# [WHAT THIS TASK INVOLVES]
In the entries that follow, the line with "(IHC) photomicrograph of" opens the range and the line with "high-grade glioma stained" closes it; repeat that range exactly, both lines included.
START DATA LISTING
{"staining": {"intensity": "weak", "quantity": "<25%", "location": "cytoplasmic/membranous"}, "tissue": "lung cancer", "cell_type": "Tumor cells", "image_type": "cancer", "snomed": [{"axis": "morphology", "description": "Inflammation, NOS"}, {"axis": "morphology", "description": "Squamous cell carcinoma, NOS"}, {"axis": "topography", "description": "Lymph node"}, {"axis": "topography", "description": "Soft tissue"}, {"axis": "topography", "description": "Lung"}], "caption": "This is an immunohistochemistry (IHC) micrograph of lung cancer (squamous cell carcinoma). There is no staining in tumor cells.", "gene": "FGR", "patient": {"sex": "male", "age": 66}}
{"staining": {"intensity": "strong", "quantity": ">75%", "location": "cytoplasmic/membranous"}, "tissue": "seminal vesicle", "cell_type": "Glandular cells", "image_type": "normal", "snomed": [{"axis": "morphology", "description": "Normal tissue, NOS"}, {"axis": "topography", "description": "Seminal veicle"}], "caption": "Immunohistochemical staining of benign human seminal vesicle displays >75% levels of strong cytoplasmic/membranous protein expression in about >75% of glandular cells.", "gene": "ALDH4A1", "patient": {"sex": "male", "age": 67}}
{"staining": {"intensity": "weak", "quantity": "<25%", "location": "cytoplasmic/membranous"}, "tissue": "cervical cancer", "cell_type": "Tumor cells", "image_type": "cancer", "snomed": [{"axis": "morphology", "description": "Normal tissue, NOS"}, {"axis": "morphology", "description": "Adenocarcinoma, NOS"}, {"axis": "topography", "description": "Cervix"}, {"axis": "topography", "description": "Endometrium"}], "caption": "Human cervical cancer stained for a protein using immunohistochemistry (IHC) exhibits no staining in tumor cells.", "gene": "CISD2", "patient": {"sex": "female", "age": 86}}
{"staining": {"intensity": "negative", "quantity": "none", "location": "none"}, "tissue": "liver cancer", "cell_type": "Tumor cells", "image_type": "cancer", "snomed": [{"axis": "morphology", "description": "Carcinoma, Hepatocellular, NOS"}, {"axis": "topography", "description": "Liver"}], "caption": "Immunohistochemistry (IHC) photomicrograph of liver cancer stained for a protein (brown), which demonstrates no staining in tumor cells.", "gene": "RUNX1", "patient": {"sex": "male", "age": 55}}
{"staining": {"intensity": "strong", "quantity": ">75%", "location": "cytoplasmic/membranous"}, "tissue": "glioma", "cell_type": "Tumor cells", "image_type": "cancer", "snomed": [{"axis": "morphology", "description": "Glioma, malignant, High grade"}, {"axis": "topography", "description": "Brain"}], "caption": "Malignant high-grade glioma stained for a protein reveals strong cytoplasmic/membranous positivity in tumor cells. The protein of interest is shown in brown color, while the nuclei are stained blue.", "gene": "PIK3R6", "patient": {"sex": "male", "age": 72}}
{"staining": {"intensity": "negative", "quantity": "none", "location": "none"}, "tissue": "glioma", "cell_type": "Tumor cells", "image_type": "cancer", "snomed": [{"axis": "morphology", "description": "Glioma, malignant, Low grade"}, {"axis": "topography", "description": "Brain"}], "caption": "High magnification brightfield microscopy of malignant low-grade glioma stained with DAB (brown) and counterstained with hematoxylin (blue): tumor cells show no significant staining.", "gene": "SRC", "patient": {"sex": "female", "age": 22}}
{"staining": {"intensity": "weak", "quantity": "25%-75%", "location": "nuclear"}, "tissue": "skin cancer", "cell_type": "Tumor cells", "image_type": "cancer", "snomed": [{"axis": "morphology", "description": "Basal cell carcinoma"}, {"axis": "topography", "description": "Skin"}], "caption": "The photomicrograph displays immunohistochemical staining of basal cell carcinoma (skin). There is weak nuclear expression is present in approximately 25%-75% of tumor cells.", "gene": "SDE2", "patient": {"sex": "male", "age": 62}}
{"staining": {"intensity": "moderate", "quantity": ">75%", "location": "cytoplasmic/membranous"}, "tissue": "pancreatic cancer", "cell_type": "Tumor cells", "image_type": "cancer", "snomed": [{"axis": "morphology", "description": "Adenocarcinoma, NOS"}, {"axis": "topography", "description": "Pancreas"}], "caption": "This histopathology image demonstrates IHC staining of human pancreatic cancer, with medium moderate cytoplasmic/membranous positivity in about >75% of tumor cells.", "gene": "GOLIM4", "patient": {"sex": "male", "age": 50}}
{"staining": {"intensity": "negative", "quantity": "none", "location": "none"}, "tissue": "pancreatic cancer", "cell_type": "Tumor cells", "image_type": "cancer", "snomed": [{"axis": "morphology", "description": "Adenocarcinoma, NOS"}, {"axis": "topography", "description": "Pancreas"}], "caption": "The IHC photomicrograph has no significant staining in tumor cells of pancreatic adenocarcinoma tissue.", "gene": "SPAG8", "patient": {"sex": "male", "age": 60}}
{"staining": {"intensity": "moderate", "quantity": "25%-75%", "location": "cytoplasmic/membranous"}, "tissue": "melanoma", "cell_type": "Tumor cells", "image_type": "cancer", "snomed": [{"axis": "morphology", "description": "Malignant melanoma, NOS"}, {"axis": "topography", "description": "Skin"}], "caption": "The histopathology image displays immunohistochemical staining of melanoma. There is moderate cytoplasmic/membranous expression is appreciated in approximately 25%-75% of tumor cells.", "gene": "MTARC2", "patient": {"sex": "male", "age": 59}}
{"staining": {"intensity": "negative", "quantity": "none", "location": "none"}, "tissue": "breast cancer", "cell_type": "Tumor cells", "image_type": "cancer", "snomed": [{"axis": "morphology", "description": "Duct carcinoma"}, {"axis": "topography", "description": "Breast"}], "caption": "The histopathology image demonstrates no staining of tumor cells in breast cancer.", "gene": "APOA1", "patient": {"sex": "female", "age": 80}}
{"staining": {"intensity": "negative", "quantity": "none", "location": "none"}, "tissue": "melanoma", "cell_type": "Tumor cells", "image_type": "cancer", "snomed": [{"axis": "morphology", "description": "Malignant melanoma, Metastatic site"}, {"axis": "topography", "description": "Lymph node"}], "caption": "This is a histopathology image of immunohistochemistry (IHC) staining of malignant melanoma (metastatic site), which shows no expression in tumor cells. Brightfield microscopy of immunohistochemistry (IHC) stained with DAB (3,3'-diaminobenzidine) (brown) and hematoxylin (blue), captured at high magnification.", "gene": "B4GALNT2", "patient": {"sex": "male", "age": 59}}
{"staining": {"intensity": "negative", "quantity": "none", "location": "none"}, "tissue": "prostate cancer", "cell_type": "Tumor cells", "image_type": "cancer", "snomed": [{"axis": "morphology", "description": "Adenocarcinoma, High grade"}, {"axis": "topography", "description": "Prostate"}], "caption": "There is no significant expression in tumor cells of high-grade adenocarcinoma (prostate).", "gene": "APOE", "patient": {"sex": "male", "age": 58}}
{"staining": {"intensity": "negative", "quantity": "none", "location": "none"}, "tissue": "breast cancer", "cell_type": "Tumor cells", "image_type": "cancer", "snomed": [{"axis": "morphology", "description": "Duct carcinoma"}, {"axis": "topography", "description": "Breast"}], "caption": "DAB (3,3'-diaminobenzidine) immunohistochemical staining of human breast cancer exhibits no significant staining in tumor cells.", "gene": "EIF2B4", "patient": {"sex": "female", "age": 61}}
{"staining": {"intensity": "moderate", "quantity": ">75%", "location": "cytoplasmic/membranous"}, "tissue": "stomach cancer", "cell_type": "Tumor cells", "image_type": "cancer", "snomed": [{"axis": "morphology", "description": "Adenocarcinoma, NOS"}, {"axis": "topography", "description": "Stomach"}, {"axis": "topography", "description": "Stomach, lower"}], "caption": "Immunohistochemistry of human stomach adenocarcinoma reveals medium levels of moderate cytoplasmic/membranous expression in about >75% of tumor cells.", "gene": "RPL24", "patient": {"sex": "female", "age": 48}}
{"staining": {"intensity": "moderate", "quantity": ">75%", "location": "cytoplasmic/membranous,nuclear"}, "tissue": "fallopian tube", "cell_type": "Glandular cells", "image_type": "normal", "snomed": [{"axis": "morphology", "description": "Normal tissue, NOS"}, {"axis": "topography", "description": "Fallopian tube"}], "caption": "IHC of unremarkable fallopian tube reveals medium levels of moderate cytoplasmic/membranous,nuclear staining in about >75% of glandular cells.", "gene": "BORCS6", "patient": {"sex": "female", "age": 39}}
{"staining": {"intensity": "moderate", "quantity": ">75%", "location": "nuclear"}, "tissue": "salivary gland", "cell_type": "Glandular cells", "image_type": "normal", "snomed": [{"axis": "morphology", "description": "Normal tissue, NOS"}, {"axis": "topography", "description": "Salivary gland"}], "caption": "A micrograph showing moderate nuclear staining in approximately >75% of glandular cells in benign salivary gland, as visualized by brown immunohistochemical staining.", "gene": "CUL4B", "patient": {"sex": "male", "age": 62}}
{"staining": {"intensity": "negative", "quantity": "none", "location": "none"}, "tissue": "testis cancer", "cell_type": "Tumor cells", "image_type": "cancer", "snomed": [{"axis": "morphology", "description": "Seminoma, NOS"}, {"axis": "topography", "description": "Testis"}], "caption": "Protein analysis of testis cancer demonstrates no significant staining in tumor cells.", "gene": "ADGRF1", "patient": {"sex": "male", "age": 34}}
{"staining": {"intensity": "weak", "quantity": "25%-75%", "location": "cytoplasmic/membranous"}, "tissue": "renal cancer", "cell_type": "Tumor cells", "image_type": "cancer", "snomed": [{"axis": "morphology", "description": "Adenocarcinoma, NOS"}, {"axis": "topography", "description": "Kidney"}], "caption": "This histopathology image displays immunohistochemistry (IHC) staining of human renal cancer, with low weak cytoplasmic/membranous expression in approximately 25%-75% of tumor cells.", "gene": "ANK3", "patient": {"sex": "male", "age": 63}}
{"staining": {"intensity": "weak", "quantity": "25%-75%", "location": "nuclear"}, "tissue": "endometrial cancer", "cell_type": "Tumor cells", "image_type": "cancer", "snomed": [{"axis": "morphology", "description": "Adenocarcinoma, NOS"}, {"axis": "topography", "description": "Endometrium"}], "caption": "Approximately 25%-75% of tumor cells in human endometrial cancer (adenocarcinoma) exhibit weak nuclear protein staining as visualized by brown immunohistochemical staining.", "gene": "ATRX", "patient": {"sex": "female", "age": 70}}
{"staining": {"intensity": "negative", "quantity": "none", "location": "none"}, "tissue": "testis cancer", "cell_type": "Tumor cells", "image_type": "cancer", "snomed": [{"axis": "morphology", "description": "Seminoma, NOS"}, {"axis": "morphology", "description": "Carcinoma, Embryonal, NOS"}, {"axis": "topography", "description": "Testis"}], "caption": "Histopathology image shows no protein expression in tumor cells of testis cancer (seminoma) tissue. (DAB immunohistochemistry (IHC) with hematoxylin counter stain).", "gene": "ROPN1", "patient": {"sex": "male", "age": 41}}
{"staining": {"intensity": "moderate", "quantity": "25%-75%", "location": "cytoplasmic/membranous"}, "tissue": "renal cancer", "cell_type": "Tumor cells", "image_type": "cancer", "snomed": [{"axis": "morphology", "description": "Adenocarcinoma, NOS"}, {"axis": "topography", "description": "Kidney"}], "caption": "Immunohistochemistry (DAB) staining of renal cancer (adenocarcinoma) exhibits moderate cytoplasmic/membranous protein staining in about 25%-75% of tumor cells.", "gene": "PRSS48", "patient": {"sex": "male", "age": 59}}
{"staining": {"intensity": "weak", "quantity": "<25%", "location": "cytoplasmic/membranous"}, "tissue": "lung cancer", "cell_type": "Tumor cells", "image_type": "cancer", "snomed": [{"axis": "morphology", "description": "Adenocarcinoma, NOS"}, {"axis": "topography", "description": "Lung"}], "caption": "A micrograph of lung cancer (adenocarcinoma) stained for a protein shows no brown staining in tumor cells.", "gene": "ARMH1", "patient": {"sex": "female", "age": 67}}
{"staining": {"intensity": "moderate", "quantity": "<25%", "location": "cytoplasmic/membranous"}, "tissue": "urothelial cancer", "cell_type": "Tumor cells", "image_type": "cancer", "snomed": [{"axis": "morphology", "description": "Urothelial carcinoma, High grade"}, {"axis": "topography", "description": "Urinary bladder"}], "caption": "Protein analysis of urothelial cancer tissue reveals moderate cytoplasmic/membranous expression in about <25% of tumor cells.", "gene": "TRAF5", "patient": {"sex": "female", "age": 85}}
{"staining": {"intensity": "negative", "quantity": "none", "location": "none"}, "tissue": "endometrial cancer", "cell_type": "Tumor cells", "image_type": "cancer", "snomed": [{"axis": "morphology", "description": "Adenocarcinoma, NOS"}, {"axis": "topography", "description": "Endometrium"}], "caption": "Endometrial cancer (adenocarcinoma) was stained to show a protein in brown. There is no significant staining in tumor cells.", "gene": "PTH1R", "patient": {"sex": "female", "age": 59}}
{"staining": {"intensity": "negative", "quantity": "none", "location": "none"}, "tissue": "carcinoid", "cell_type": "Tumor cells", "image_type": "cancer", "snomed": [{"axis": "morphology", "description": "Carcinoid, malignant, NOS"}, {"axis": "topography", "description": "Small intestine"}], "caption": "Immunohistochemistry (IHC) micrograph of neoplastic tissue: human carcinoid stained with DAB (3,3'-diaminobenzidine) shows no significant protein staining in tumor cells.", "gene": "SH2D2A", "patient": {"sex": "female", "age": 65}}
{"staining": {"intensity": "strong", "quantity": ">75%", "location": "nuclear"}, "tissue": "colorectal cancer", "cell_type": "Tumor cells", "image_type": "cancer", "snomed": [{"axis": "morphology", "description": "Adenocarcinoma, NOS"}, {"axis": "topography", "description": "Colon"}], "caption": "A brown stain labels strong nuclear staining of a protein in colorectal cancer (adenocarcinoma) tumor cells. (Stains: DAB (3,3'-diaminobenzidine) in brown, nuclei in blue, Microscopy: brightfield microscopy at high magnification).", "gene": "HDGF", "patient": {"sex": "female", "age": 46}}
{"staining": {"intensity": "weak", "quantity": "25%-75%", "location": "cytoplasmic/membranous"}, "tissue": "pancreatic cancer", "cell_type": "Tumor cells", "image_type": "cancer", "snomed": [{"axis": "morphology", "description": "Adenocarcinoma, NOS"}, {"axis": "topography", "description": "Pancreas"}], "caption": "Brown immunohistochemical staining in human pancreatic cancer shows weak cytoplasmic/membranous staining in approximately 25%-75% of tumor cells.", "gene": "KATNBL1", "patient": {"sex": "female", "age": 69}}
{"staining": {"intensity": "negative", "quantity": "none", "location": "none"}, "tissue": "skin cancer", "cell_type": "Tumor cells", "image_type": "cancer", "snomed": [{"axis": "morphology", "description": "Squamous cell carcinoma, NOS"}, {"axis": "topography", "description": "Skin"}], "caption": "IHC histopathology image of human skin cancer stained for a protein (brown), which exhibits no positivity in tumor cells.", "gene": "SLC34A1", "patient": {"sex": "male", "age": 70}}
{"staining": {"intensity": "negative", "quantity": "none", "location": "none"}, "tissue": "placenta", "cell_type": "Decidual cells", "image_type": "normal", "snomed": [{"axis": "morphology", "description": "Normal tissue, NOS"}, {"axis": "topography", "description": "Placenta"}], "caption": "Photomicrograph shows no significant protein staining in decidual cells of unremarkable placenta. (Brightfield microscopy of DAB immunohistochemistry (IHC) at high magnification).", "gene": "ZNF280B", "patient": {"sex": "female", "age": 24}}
END DATA LISTING
# [REPLY TO THE EXERCISE]
{"staining": {"intensity": "negative", "quantity": "none", "location": "none"}, "tissue": "liver cancer", "cell_type": "Tumor cells", "image_type": "cancer", "snomed": [{"axis": "morphology", "description": "Carcinoma, Hepatocellular, NOS"}, {"axis": "topography", "description": "Liver"}], "caption": "Immunohistochemistry (IHC) photomicrograph of liver cancer stained for a protein (brown), which demonstrates no staining in tumor cells.", "gene": "RUNX1", "patient": {"sex": "male", "age": 55}}
{"staining": {"intensity": "strong", "quantity": ">75%", "location": "cytoplasmic/membranous"}, "tissue": "glioma", "cell_type": "Tumor cells", "image_type": "cancer", "snomed": [{"axis": "morphology", "description": "Glioma, malignant, High grade"}, {"axis": "topography", "description": "Brain"}], "caption": "Malignant high-grade glioma stained for a protein reveals strong cytoplasmic/membranous positivity in tumor cells. The protein of interest is shown in brown color, while the nuclei are stained blue.", "gene": "PIK3R6", "patient": {"sex": "male", "age": 72}}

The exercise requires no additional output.